Now that we have the playlists and the songs metadata, we can train a word2vec model to recommend songs to the user based on the playlist. We will use the Word2Vec model from the gensim library with the following parameters:

- `vector_size`: the size of the embedding vectors.

- `window`: the size of the window to consider for the context of the words.

- `negative`: the number of negative samples to use for the training.

- `min_count`: the minimum number of times a word must appear in the playlists to be included in the model.
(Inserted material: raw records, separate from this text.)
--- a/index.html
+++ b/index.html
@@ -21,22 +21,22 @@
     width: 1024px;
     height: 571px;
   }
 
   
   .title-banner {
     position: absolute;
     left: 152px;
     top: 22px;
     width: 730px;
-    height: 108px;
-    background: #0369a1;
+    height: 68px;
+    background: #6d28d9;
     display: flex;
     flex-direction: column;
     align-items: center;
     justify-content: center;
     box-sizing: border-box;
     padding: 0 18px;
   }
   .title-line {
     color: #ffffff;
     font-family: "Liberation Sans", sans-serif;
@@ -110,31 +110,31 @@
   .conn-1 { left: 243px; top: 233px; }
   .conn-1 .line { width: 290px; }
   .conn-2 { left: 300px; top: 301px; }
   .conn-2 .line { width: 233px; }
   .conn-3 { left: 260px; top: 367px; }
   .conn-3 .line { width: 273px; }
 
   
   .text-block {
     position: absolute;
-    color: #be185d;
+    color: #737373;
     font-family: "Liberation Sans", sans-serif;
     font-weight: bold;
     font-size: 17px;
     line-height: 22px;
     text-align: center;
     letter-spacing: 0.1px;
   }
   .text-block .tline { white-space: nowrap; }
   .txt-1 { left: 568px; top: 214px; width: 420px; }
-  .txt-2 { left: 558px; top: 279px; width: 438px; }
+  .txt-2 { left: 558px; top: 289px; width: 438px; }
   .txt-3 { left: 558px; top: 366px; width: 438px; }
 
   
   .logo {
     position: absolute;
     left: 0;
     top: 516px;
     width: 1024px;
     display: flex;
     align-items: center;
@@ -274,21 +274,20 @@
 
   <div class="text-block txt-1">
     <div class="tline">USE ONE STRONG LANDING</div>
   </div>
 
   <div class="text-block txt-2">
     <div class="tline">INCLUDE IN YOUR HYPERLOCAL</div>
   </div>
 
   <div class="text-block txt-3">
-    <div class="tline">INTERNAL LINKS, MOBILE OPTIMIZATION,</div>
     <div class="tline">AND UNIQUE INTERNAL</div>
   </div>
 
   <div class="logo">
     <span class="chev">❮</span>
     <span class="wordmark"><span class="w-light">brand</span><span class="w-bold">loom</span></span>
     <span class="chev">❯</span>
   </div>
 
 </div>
- `workers`: the number of CPU cores to use for the training.

In [24]:
from gensim.models import Word2Vec

# train our Word2Vec model
model = Word2Vec(
    playlists,
    vector_size=32,
    window=20,
    negative=50,
    min_count=1,
    workers=4
)

In [25]:
# Ask the model for songs similar to song #2172
song_id = 2172
model.wv.most_similar(positive=str(song_id))
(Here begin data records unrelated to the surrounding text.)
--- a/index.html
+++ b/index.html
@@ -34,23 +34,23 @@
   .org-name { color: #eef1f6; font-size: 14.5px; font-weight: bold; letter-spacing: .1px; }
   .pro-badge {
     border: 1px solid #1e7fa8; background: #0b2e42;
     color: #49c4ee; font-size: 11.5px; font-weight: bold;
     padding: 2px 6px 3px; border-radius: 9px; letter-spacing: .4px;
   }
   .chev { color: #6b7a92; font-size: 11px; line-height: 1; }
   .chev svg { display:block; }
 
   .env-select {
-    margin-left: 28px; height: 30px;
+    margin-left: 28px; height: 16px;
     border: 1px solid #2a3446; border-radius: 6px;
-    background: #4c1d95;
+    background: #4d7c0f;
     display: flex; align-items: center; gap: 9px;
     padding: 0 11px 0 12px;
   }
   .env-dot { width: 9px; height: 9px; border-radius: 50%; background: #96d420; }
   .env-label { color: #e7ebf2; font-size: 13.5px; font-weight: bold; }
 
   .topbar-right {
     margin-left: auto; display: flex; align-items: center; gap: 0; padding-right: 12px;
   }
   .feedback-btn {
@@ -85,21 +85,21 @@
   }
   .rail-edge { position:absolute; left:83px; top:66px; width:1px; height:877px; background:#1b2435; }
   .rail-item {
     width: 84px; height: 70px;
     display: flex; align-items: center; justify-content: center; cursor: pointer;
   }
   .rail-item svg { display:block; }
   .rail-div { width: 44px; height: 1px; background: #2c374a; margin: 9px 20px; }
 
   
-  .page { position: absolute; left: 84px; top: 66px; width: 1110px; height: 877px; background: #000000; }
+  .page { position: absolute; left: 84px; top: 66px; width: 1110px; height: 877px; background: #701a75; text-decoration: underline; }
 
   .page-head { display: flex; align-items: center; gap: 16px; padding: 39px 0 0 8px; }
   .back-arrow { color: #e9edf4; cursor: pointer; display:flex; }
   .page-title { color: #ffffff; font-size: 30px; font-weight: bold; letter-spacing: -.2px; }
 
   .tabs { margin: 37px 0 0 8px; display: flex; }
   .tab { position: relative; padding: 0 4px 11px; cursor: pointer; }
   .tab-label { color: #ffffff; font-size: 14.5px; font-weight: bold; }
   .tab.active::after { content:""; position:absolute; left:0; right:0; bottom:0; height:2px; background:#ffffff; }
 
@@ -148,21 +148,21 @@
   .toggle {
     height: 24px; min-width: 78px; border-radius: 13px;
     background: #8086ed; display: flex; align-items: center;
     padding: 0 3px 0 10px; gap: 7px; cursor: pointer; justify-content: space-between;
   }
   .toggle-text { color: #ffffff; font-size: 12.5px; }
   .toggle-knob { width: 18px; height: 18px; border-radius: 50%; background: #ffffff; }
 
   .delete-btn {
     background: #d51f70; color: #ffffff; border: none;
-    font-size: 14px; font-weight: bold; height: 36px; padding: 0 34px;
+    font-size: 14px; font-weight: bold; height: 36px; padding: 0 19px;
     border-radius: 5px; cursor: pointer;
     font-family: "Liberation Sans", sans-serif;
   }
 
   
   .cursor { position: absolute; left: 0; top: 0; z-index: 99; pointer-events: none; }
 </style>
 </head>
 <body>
[('2849', 0.9975500106811523),
 ('1849', 0.997077465057373),
 ('5549', 0.9966534376144409),
 ('2976', 0.9963942766189575),
 ('2104', 0.9961690306663513),
 ('2014', 0.9961365461349487),
 ('3094', 0.9956143498420715),
 ('5586', 0.9955135583877563),
 ('6626', 0.9954299926757812),
 ('3117', 0.9953515529632568)]

In [26]:
print(songs_df.iloc[2172])

title     Fade To Black
artist        Metallica
Name: 2172 , dtype: object


In [27]:
import numpy as np

def print_recommendations(song_id):
    similar_songs = np.array(
        model.wv.most_similar(positive=str(song_id),topn=5)
    )[:,0]
    return  songs_df.iloc[similar_songs]

# print recommendations in clean text
print_recommendations(2172)

Unnamed: 0_level_0,title,artist
id,Unnamed: 1_level_1,Unnamed: 2_level_1
2849,Run To The Hills,Iron Maiden
1849,Bad Company,Five Finger Death Punch
5549,November Rain,Guns N' Roses
2976,I Don't Know,Ozzy Osbourne
2104,Life Won't Wait,Ozzy Osbourne


In [28]:
print(songs_df.iloc[842])

title     California Love (w\/ Dr. Dre & Roger Troutman)
artist                                              2Pac
Name: 842 , dtype: object


In [29]:
print_recommendations(842)

Unnamed: 0_level_0,title,artist
id,Unnamed: 1_level_1,Unnamed: 2_level_1
413,If I Ruled The World (Imagine That) (w\/ Laury...,Nas
886,Heartless,Kanye West
6741,Love In This Club (w\/ Young Jeezy),Usher
5668,How We Do (w\/ 50 Cent),The Game
329,Stronger,Kanye West


### Conclusion
Now that we have trained a word2vec model and seen how it works, we can use it to recommend some product like songs, movies, etc. I encourage you to play with the code and see how it works for different use cases for others datasets.